Now – I follow the guide and verify that reporting is working as designed.
Mine (of course) was failing – I got the following error when trying to run a report:

Date: 8/24/2010 5:49:27 PM
Application: System Center Operations Manager 2007 R2
Application Version: 6.1.7221.0
Severity: Error
Message: Loading reporting hierarchy failed.
System.Net.WebException: Unable to connect to the remote server ---> System.Net.Sockets.SocketException: A connection attempt failed because the connected party did not properly respond after a period of time, or established connection failed because connected host has failed to respond 10.10.10.12:80
   at System.Net.Sockets.Socket.DoConnect(EndPoint endPointSnapshot, SocketAddress socketAddress)
   at System.Net.ServicePoint.ConnectSocketInternal(Boolean connectFailure, Socket s4, Socket s6, Socket& socket, IPAddress& address, ConnectSocketState state, IAsyncResult asyncResult, Int32 timeout, Exception& exception)
   --- End of inner exception stack trace ---
   at System.Net.HttpWebRequest.GetRequestStream(TransportContext& context)
   at System.Net.HttpWebRequest.GetRequestStream()
   at System.Web.Services.Protocols.SoapHttpClientProtocol.Invoke(String methodName, Object[] parameters)
   at Microsoft.EnterpriseManagement.Mom.Internal.UI.Reporting.ReportingService.ReportingService2005.ListChildren(String Item, Boolean Recursive)
   at Microsoft.EnterpriseManagement.Mom.Internal.UI.Reporting.ManagementGroupReportFolder.GetSubfolders(Boolean includeHidden)
   at Microsoft.EnterpriseManagement.Mom.Internal.UI.Reporting.WunderBar.ReportingPage.LoadReportingSubtree(TreeNode node, ManagementGroupReportFolder folder)
   at Microsoft.EnterpriseManagement.Mom.Internal.UI.Reporting.WunderBar.ReportingPage.LoadReportingTree(ManagementGroupReportFolder folder)
   at Microsoft.EnterpriseManagement.Mom.Internal.UI.Reporting.WunderBar.ReportingPage.LoadReportingTreeJob(Object sender, ConsoleJobEventArgs args)
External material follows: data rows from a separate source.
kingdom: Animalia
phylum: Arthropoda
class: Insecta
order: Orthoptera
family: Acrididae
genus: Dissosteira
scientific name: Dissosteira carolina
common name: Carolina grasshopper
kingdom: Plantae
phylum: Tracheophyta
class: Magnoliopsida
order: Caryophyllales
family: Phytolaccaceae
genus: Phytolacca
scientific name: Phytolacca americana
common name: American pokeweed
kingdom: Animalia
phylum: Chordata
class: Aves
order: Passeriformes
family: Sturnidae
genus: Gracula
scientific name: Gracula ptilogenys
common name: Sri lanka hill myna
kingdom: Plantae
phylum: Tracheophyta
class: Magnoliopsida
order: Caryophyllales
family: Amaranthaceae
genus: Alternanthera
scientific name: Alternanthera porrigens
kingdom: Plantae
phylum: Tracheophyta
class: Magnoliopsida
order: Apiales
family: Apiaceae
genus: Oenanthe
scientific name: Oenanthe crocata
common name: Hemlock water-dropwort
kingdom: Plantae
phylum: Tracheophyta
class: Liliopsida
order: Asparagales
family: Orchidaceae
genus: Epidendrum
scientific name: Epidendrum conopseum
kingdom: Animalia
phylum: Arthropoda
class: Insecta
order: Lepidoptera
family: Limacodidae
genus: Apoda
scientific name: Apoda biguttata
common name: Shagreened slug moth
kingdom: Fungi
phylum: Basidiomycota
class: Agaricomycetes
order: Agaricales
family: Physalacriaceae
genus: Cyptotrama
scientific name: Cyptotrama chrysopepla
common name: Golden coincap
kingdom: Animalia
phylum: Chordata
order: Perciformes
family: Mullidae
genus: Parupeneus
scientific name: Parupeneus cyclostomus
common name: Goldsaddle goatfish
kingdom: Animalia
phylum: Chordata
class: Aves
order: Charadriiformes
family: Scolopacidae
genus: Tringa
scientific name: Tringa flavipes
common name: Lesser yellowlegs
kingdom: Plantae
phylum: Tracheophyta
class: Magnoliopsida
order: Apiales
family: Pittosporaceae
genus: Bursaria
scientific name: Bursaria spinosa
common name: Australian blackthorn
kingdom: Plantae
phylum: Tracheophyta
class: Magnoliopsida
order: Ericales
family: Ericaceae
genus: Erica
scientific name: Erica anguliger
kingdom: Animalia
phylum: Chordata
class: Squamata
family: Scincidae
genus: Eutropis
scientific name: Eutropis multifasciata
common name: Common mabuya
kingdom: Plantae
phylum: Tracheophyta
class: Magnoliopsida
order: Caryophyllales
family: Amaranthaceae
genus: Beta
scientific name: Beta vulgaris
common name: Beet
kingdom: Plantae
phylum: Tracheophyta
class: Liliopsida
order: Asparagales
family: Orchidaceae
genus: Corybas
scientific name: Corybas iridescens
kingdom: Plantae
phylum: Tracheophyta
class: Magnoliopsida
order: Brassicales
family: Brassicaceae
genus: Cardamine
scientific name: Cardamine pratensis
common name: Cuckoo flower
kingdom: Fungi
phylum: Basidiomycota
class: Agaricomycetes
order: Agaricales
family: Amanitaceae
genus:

System.Net.Sockets.SocketException: A connection attempt failed because the connected party did not properly respond after a period of time, or established connection failed because connected host has failed to respond 10.10.10.12:80
   at System.Net.Sockets.Socket.DoConnect(EndPoint endPointSnapshot, SocketAddress socketAddress)
   at System.Net.ServicePoint.ConnectSocketInternal(Boolean connectFailure, Socket s4, Socket s6, Socket& socket, IPAddress& address, ConnectSocketState state, IAsyncResult asyncResult, Int32 timeout, Exception& exception)

The key area of this is highlighted in yellow above.  I forgot to open a rule in my Windows Firewall on the reporting server to allow access to port 80 for web reporting.  DOH!
Now – over the next hour – I should see all my reports from all my MP’s trickle back into the reporting server and console.